So lesson learned, in recent ceph releases one must use ceph-volume
batch exactly as it was used originally.
Best Regards,
Dan
On Tue, Apr 27, 2021 at 2:16 PM Sebastien Han <shan(a)redhat.com> wrote:
>
> Hi Dan,
>
> I believe either the ceph-volume logs or the "ceph-volume inventory
> /dev/sdf" command should give you the reason why the device was
> rejected.
> If not legit that's probably a bug...
>
> Thanks!
> –––––––––
> Sébastien Han
> Senior Principal Software Engineer, Storage Architect
>
> "Always give 100%. Unless you're giving blood."
>
> On Tue, Apr 27, 2021 at 2:02 PM Dan van der Ster <dan(a)vanderster.com> wrote:
> >
> > Hi all,
> >
> > In 14.2.20, when re-creating a mixed OSD after device replacement,
> > ceph-volume batch is no longer able to find any available space for a
> > block_db.
> >
> > Below I have shown a zap [1] which frees up the HDD and one LV on the
> > block-dbs VG.
> > But then we try to recreate, and none of the block-dbs are available
> > [2], even though there is free space on the VG:
> >
> > VG #PV #LV #SN Attr VSize VFree
> > ceph-8dfd7f83-b60c-485b-9517-12203301a914 1 5 0 wz--n- <223.57g 37.26g
> >
> > This bug looks similar: https://tracker.ceph.com/issues/49096
> >
> > Is there something wrong with my procedure?

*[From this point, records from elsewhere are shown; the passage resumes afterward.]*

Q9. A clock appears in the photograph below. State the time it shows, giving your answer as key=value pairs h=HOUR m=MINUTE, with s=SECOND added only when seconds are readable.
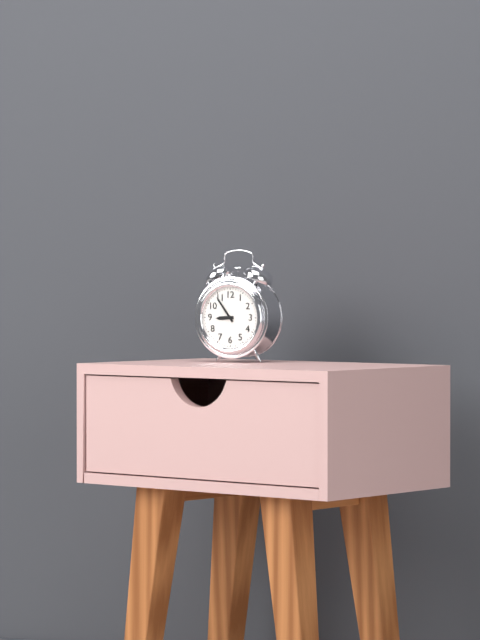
h=8 m=54
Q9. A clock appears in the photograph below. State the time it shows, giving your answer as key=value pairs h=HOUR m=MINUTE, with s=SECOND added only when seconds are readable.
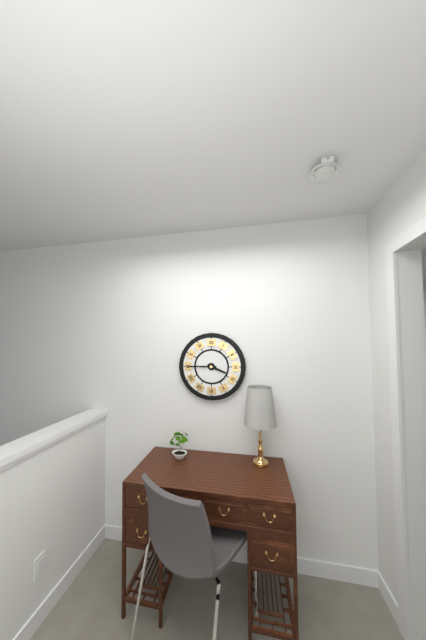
h=3 m=45
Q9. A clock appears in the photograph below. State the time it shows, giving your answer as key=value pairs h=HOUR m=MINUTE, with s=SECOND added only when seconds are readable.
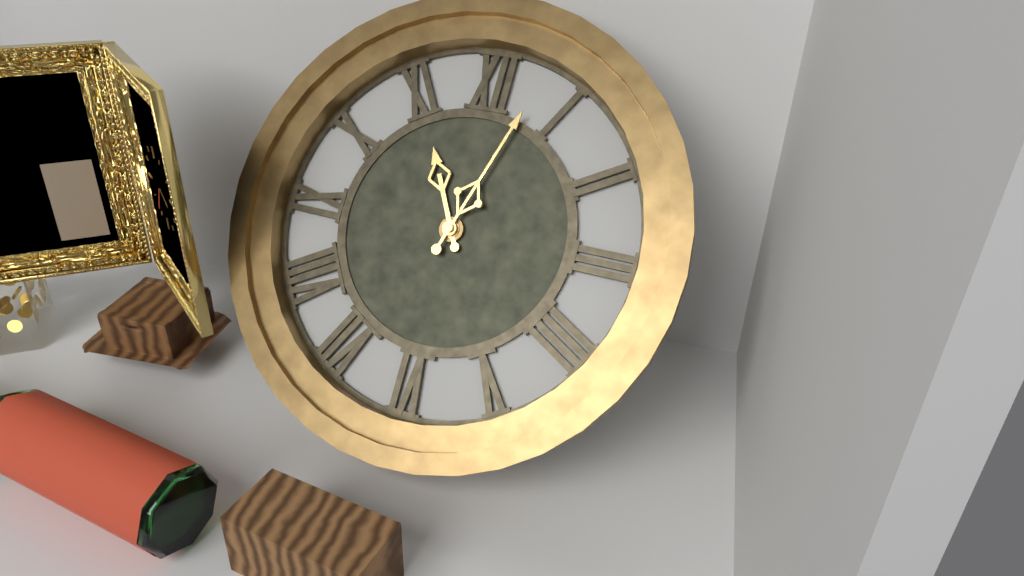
h=11 m=3
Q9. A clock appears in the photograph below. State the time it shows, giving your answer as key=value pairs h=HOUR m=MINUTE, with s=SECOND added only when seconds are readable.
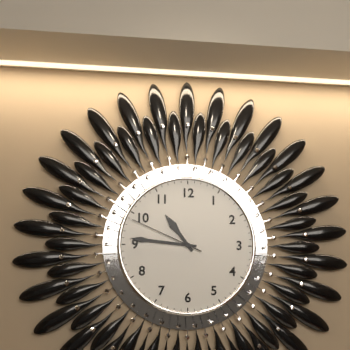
h=10 m=46 s=49
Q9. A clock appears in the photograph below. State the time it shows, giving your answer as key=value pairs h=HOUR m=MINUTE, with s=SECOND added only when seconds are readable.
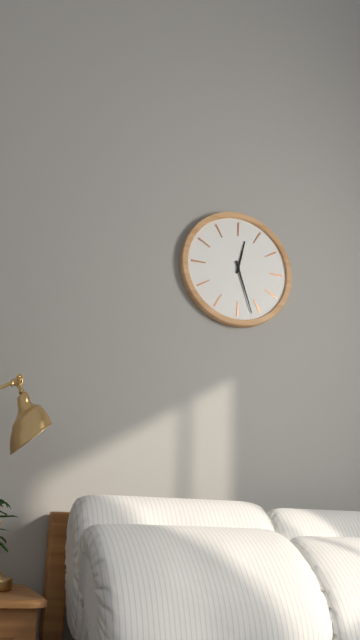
h=12 m=27
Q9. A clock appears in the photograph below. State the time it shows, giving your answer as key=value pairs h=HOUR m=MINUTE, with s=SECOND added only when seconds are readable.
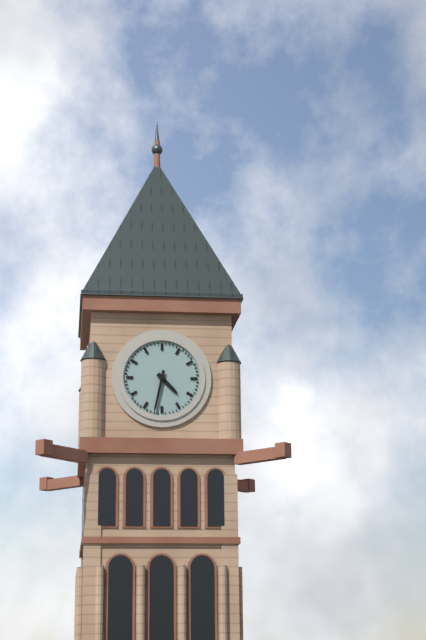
h=4 m=32
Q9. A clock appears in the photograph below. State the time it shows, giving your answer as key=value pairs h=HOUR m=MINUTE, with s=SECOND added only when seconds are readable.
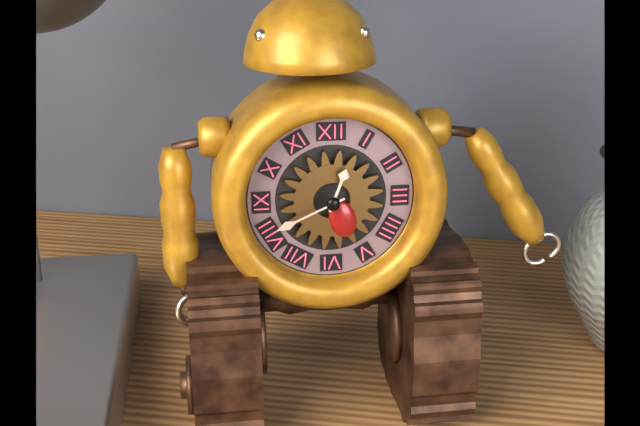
h=12 m=41
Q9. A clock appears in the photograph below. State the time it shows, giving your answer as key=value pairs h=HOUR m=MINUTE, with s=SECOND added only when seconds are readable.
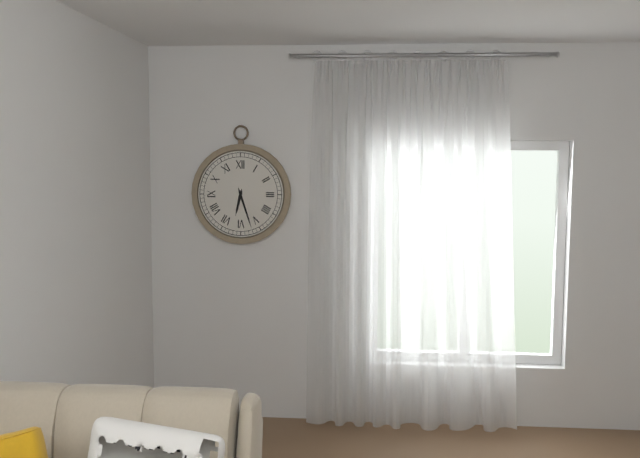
h=6 m=27
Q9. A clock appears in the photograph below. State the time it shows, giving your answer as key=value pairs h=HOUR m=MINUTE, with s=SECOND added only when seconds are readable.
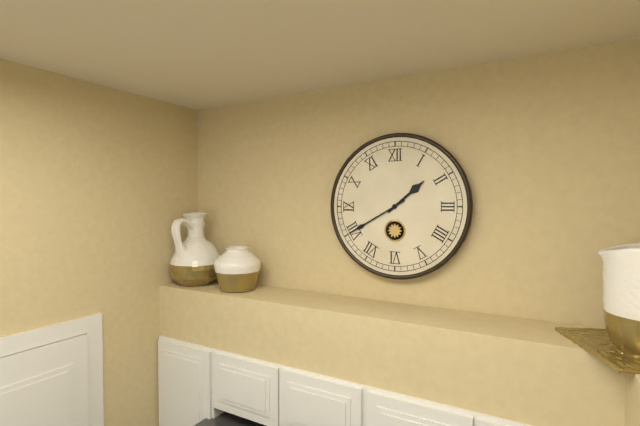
h=1 m=40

Or does someone have an
> > idea how to make this work again?
> >
> > Best Regards,
> >
> > Dan
> >
> >
> > [1]
> >
> > # systemctl stop ceph-osd@1
> > # ceph osd out 1
> > marked out osd.1.
> > # ceph-volume lvm zap --osd-id=1 --destroy
> > --> Zapping: /dev/ceph-15daeeaa-b6d9-46a6-b955-fd7197341334/osd-block-ef46b9bf-c85f-49d8-9db3-9ed164f5cc61
> > --> Unmounting /var/lib/ceph/osd/ceph-1
> > Running command: /usr/bin/umount -v /var/lib/ceph/osd/ceph-1
> > stderr: umount: /var/lib/ceph/osd/ceph-1 unmounted
> > Running command: /usr/bin/dd if=/dev/zero
> > of=/dev/ceph-15daeeaa-b6d9-46a6-b955-fd7197341334/osd-block-ef46b9bf-c85f-49d8-9db3-9ed164f5cc61
> > bs=1M count=10 conv=fsync
> > stderr: 10+0 records in
> > 10+0 records out
> > stderr: 10485760 bytes (10 MB, 10 MiB) copied, 0.0849557 s, 123 MB/s
> > --> Only 1 LV left in VG, will proceed to destroy volume group
> > ceph-15daeeaa-b6d9-46a6-b955-fd7197341334
> > Running command: /usr/sbin/vgremove -v -f
> > ceph-15daeeaa-b6d9-46a6-b955-fd7197341334
> > stderr: Removing
> > ceph--15daeeaa--b6d9--46a6--b955--fd7197341334-osd--block--ef46b9bf--c85f--49d8--9db3--9ed164f5cc61
> > (253:0)
> > stderr: Archiving volume group
> > "ceph-15daeeaa-b6d9-46a6-b955-fd7197341334" metadata (seqno 5).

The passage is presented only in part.